1. Field of the Invention
Aspects of the present invention relate to a benzoxazine-based monomer, a polymer thereof, an electrode for a fuel cell including the same, an electrolyte membrane for a fuel cell including the same, and a fuel cell using the same.
2. Description of the Related Art
Fuel cells using a polymer electrolyte membrane as an electrolyte, which operate at a relatively low temperature and can be miniaturized, are regarded as an alternative power source for automobiles and for residential distributed power generation systems. A known polymer electrolyte membrane used in polymer electrolyte membrane fuel cells are the perfluorosulfonic acid polymers represented by NAFION® (DuPont Company).
However, these polymer electrolyte membranes must be hydrated to retain proton conductivity. In addition, the fuel cell system needs to be operated at 100° C. or higher in order to improve the system efficiency. However, the electrolyte membrane cannot function as a solid electrolyte at such a high temperature since moisture evaporates from the electrolyte membrane.
A non-hydrated electrolyte membrane that can be operated at 100° C. or higher has been developed in order to overcome these problems. For example, polybenzimidazole doped with phosphoric acid as a material used to form a non-hydrated electrolyte membrane is disclosed in U.S. Pat. No. 5,525,436.
In addition, in fuel cells using a perfluorosulfonic acid polymer membrane that operates at a low-temperature, a hydrophobic electrode obtained by mixing the perfluorosulfonic acid polymer with water-repellent polytetrafluoroethylene (PTFE) is used in order to improve gas diffusion that is otherwise blocked by water generated in a cathode (Japanese Patent Laid-Open Publication No. hei 05-283082).

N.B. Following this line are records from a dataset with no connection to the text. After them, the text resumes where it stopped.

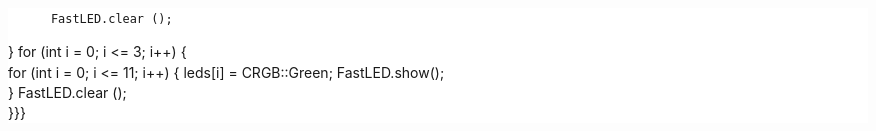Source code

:           FastLED.clear ();
}
for (int i = 0; i <= 3; i++) {     
          for (int i = 0; i <= 11; i++) {
          leds[i] = CRGB::Green; 
          FastLED.show();  
}
          FastLED.clear ();                     
          }}}
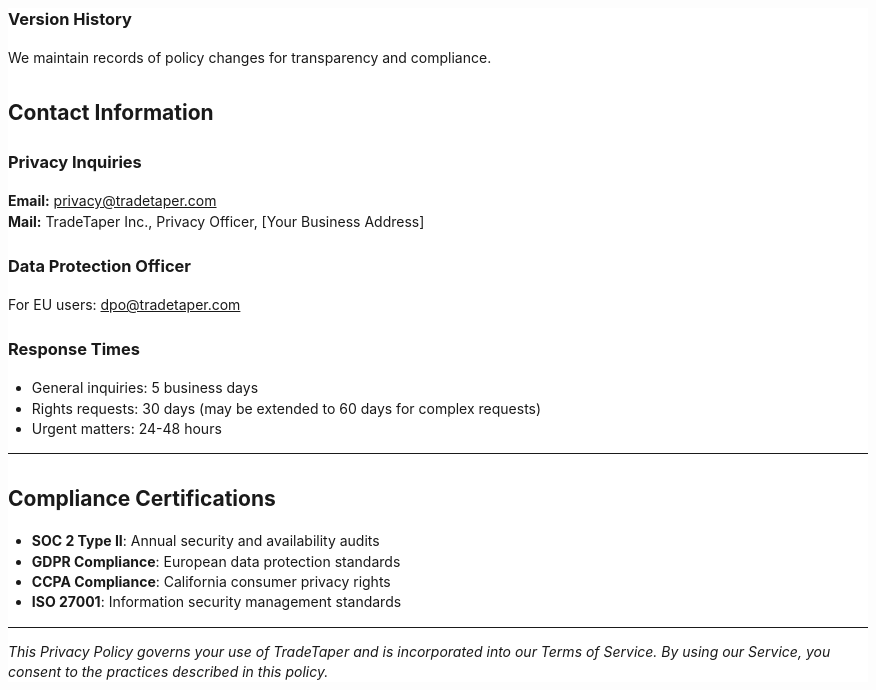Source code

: ### Version History
We maintain records of policy changes for transparency and compliance.

## Contact Information

### Privacy Inquiries
**Email:** privacy@tradetaper.com  
**Mail:** TradeTaper Inc., Privacy Officer, [Your Business Address]

### Data Protection Officer
For EU users: dpo@tradetaper.com

### Response Times
- General inquiries: 5 business days
- Rights requests: 30 days (may be extended to 60 days for complex requests)
- Urgent matters: 24-48 hours

---

## Compliance Certifications

- **SOC 2 Type II**: Annual security and availability audits
- **GDPR Compliance**: European data protection standards
- **CCPA Compliance**: California consumer privacy rights
- **ISO 27001**: Information security management standards

---

*This Privacy Policy governs your use of TradeTaper and is incorporated into our Terms of Service. By using our Service, you consent to the practices described in this policy.* 
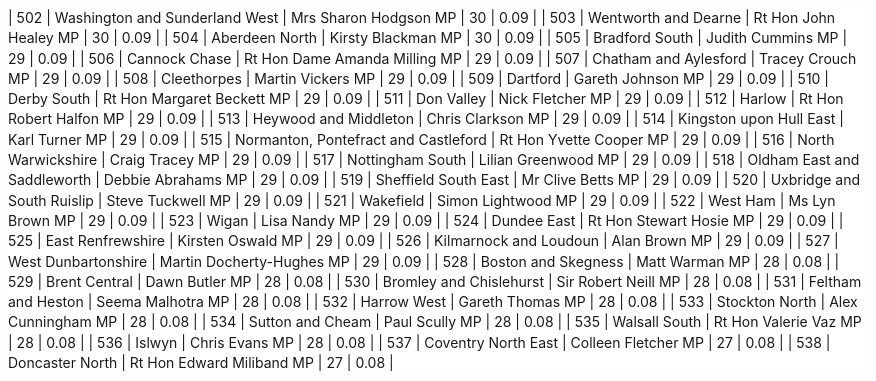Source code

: | 502 | Washington and Sunderland West | Mrs Sharon Hodgson MP | 30 | 0.09 |
| 503 | Wentworth and Dearne | Rt Hon John Healey MP | 30 | 0.09 |
| 504 | Aberdeen North | Kirsty Blackman MP | 30 | 0.09 |
| 505 | Bradford South | Judith Cummins MP | 29 | 0.09 |
| 506 | Cannock Chase | Rt Hon Dame Amanda Milling MP | 29 | 0.09 |
| 507 | Chatham and Aylesford | Tracey Crouch MP | 29 | 0.09 |
| 508 | Cleethorpes | Martin Vickers MP | 29 | 0.09 |
| 509 | Dartford | Gareth Johnson MP | 29 | 0.09 |
| 510 | Derby South | Rt Hon Margaret Beckett MP | 29 | 0.09 |
| 511 | Don Valley | Nick Fletcher MP | 29 | 0.09 |
| 512 | Harlow | Rt Hon Robert Halfon MP | 29 | 0.09 |
| 513 | Heywood and Middleton | Chris Clarkson MP | 29 | 0.09 |
| 514 | Kingston upon Hull East | Karl Turner MP | 29 | 0.09 |
| 515 | Normanton, Pontefract and Castleford | Rt Hon Yvette Cooper MP | 29 | 0.09 |
| 516 | North Warwickshire | Craig Tracey MP | 29 | 0.09 |
| 517 | Nottingham South | Lilian Greenwood MP | 29 | 0.09 |
| 518 | Oldham East and Saddleworth | Debbie Abrahams MP | 29 | 0.09 |
| 519 | Sheffield South East | Mr Clive Betts MP | 29 | 0.09 |
| 520 | Uxbridge and South Ruislip | Steve Tuckwell MP | 29 | 0.09 |
| 521 | Wakefield | Simon Lightwood MP | 29 | 0.09 |
| 522 | West Ham | Ms Lyn Brown MP | 29 | 0.09 |
| 523 | Wigan | Lisa Nandy MP | 29 | 0.09 |
| 524 | Dundee East | Rt Hon Stewart Hosie MP | 29 | 0.09 |
| 525 | East Renfrewshire | Kirsten Oswald MP | 29 | 0.09 |
| 526 | Kilmarnock and Loudoun | Alan Brown MP | 29 | 0.09 |
| 527 | West Dunbartonshire | Martin Docherty-Hughes MP | 29 | 0.09 |
| 528 | Boston and Skegness | Matt Warman MP | 28 | 0.08 |
| 529 | Brent Central | Dawn Butler MP | 28 | 0.08 |
| 530 | Bromley and Chislehurst | Sir Robert Neill MP | 28 | 0.08 |
| 531 | Feltham and Heston | Seema Malhotra MP | 28 | 0.08 |
| 532 | Harrow West | Gareth Thomas MP | 28 | 0.08 |
| 533 | Stockton North | Alex Cunningham MP | 28 | 0.08 |
| 534 | Sutton and Cheam | Paul Scully MP | 28 | 0.08 |
| 535 | Walsall South | Rt Hon Valerie Vaz MP | 28 | 0.08 |
| 536 | Islwyn | Chris Evans MP | 28 | 0.08 |
| 537 | Coventry North East | Colleen Fletcher MP | 27 | 0.08 |
| 538 | Doncaster North | Rt Hon Edward Miliband MP | 27 | 0.08 |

Meanwhile, in fuel cells using polybenzimidazole (PBI) doped with phosphoric acid, which is a high-temperature non-hydrated electrolyte for an electrolyte membrane, attempts to impregnate an electrode with liquid state phosphoric acid have been made and attempts to increase the loading amount of a metal catalyst have been made in order to facilitate interface contact between the electrode and the membrane. These attempts, however, do not sufficiently improve characteristics of the fuel cells.
When air is supplied to a cathode in a solid polymer electrolyte membrane doped with phosphoric acid, activation takes about a week even if the electrode composition is optimized. Although a fuel cell can have improved efficiency and activation time can be decreased by replacing air with oxygen, the use of oxygen is not preferred for commercialization.